The woman from Xiamen, Fujian province, had been suffering from an extremely serious congenital condition known as genu recurvatum since she was born. The rare disease made her legs below the knees bend backward about 90 degrees.
The deformity meant Chen could not walk normally. She had to swing her arms forcefully in order to move her pelvis and thighs.
After a series of corrective surgeries, the last of which was performed in January, Chen was finally able to stand and walk normally.
The first steps she took caused tremendous pain because she had not used her lower leg muscles for such a long time. She held back her tears. To her the pain was a blessing and part of her rebirth.
Chen's deformity worried her parents, who are farmers. They sought a remedy while she was still a baby, but their efforts were in vain. Local hospitals were unable to treat the condition.
Growing up, Chen gradually realised she was different from others. With an upbeat personality, she adapted to life, practicing her way of walking. She shrugged off the many minor injuries caused by bumping into things and learned to live with her slow pace of movement.
Chen became involved with various charitable activities whose aim was to help the disabled.
Her attitude impressed the authorities of a school for autistic children in Xiamen, and they later recruited her as an office clerk.
Chen's condition soon attracted wide attention. At the end of 2012, the Xiamen Charity Federation and volunteers from the Tzu Chi Foundation of Taiwan sent her for treatment at Taiwan's Hualien Tzu Chi Hospital.
Several companies in Xiamen donated 200,000 yuan (S$44,110) to help cover the medical bills.

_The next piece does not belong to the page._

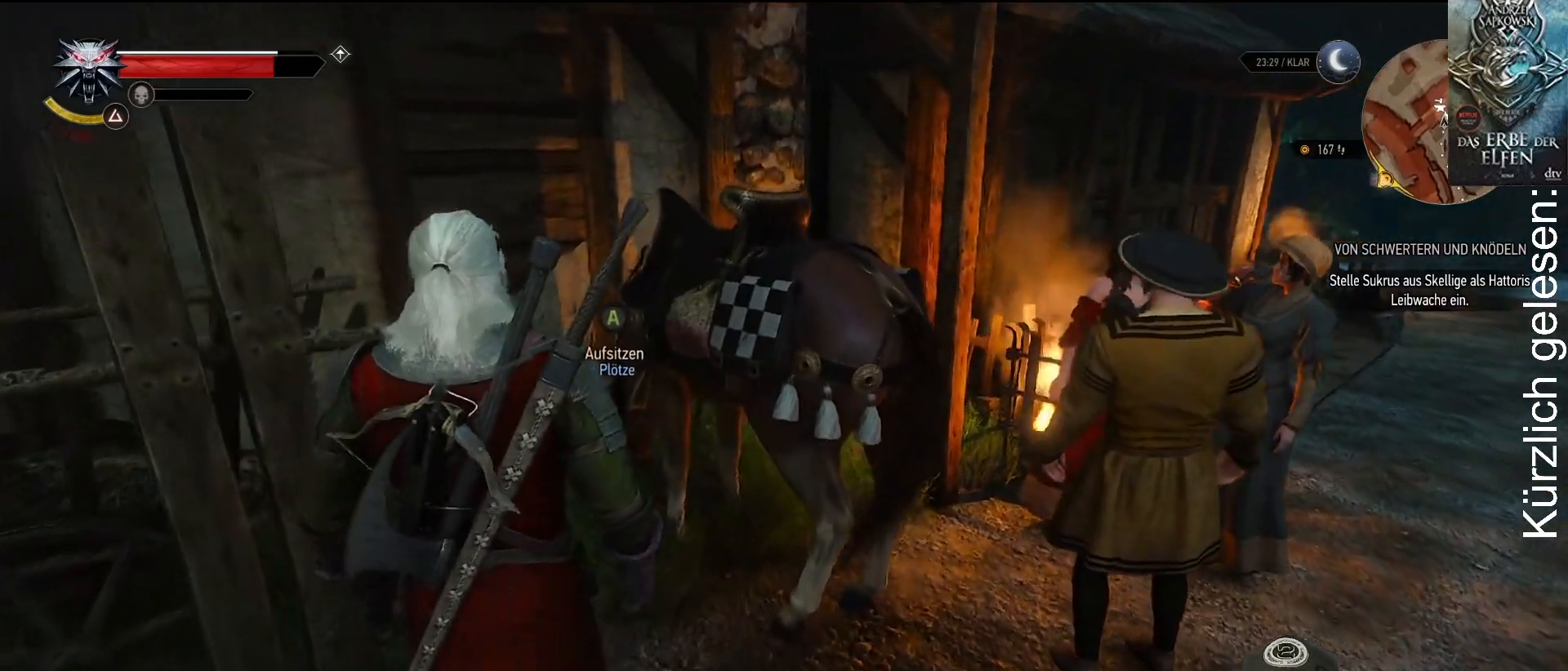
{"buttons": [], "left_stick": "center", "right_stick": "center", "events": [[150, "left_stick", "center"], [267, "A", "down"], [350, "A", "up"]]}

Chen said she never expected she would one day walk like other people. When the opportunity finally came, she told the people who gave her a send-off at the airport that she would "walk back home".
Chen Ing-ho, the doctor in charge of her operations at Hualien Tzu Chi Hospital, was taken aback by her rare condition. He consulted with other medical experts at the hospital and looked at similar cases throughout the world before deciding on the best form of treatment.
The treatment lasted more than 10 months and involved seven operations. After the surgery, her height increased from 92 cm to 122 cm.
A volunteer from the foundation said Chen Tuanzhi showed admirable fortitude and an optimistic attitude throughout the treatment.
"Chen always smiled at others and never complained about the pain caused by the surgeries," the volunteer said, adding that Chen had to endure several operations involving painful bone-cutting.
Chen's doctor said she was still in agony during the rehabilitation stage, as she went through the process of strengthening the muscles in her legs.
"No matter how much it hurt, Chen would never quit exercising," the doctor said.
Chen said she behaved bravely because she thought the more pain she could endure, the more quickly she could "walk back home".
Walking with the assistance of just one crutch, Chen is now eager to make a contribution to society.
"I received lots of care and love," she said. "I'm very grateful to those who helped and accompanied me. I hope to recover further and keep spreading positive energy."